Passage for review:
┄┄┄┄┄┄┄┄┄┄
The tray 150 has a surrounding protrusion 152 on a lower portion thereof so as to prevent the tray 150 from leaving from the lower heater 130 while the lower heater 130 rotates and moves with contacting the lower portion of the tray 150.

The tray 150 also has a lower projection 154 on a lower portion thereof so as to prevent the tray 150 from being moved due to a continuous rotation of the lower heater 130.

The surrounding protrusion 152 is formed projecting on a lower portion of the tray 150. The lower projection 154 is formed to guide a stroke that the ridge S can move, and includes a plurality of the projections formed to cross the tray 150 inside the surrounding protrusion 152.

FIG. 6 is a sectional view of a tray at the lowest position according to the present invention.

FIG. 7 is a sectional view of a tray at the highest position according to the present invention.

Referring to FIGS. 6 and 7, the location of the tray 150 can be easily found due to the rotation of the lower heater 130.

First, when the motor 140 does not operate, the tray 150 is positioned at the lowest location and placed on the lower heater 130 as shown in FIG. 6. When the lower heater 130 rotates by 90° by the motor 140, the tray 150 reaches to the highest location inside the cavity 100. In other words, the tray 150 is nearest to the upper heater 110.

The operation of the heating apparatus the microwave oven described above will be described.

First, a food is placed on the tray 150. Then, the upper and lower heaters 110 and 130 are turned on to emit heat.

The heat is merged into the airflow circulating inside the cavity 100 to form a thermal current, so that the heat is delivered to the food by convention. Also, the microwave oven heats the food by microwave of magnetron.

The food is cooked by the heat of the upper and lower heaters 110 and 130 and the microwave oven. In order to cook the food quickly, the motor 140 is rotated under the program of the microprocessor of the microwave oven. The torque of the motor 140 is transmitted to the lower heater 130 through the auxiliary gears 132 and 134 and the gears 131 and 133. Then, the lower heater 130 is inclined at a constant slope. The position of the tray 150 is changed in the cavity 100 due to the inclination of the lower heater 130.

When it is sufficient to cook a food by using the microwave and the upper and lower heaters 110 and 130, the food is cooked without lifting up the tray 150. However, the food can be cooked with lifting up the tray 150 according to the condition of the food.

In other words, the food can be moved near to the upper heater 110 to allow the heat of the upper heater 110 to be more easily irradiated onto the food. Then, the food can be more quickly cooked.

When the food is completely cooked, the motor 140 is reversely rotated automatically or manually to flatten the lower heater 150 and move the tray 150 to the lowest location.

The location of the tray 150 in the cavity 100 is determined under the control of the motor 140 according to the type and the size of the food.

INDUSTRIAL APPLICABILITY

According to the present invention, the tray with a food thereon is lifted up to the upper heater by the rotation of the lower heater such that the food is cooked quickly and the cooking time is shortened. The heat generated from the upper heater is efficiently irradiated on the food so that the energy efficiency of the upper heater is maximized.

The location of the tray is controlled according to the type and the size of the food such that the food is uniformly heated and more properly cooked.

While the present invention has been described and illustrated herein with reference to the preferred embodiments thereof, it will be apparent to those skilled in the art that various modifications and variations can be made therein without departing from the spirit and scope of the invention. Thus, it is intended that the present invention cover the modifications and variations of this invention that come within the scope of the appended claims and their equivalents.
┄┄┄┄┄┄┄┄┄┄
Supplied data:
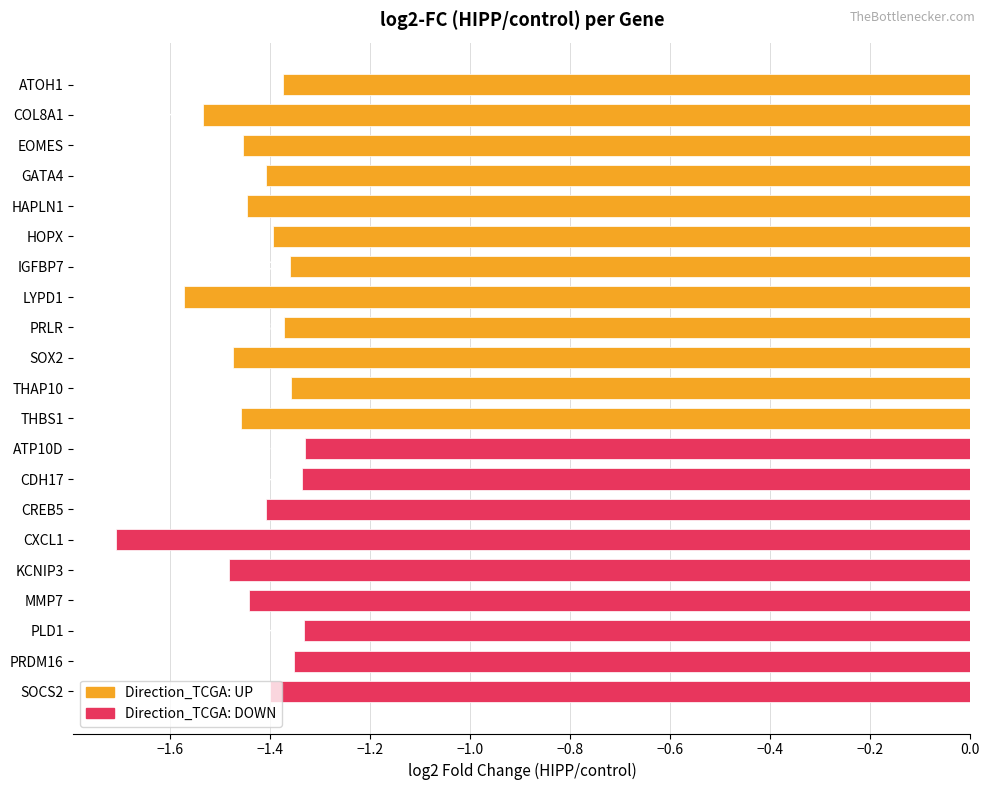

What is the label of the 3rd bar from the top?

EOMES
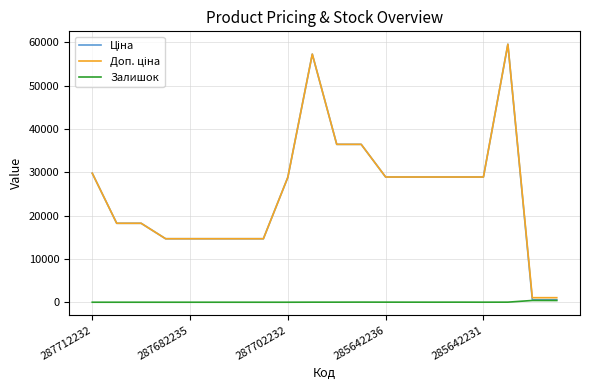

What is the maximum value shown in the chart?

59523.0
┄┄┄┄┄┄┄┄┄┄
Copy out the microwave oven tray passage word for word, starting at "The tray 150 has" and ending at "the lower portion of the tray 150.".

Solution:
The tray 150 has a surrounding protrusion 152 on a lower portion thereof so as to prevent the tray 150 from leaving from the lower heater 130 while the lower heater 130 rotates and moves with contacting the lower portion of the tray 150.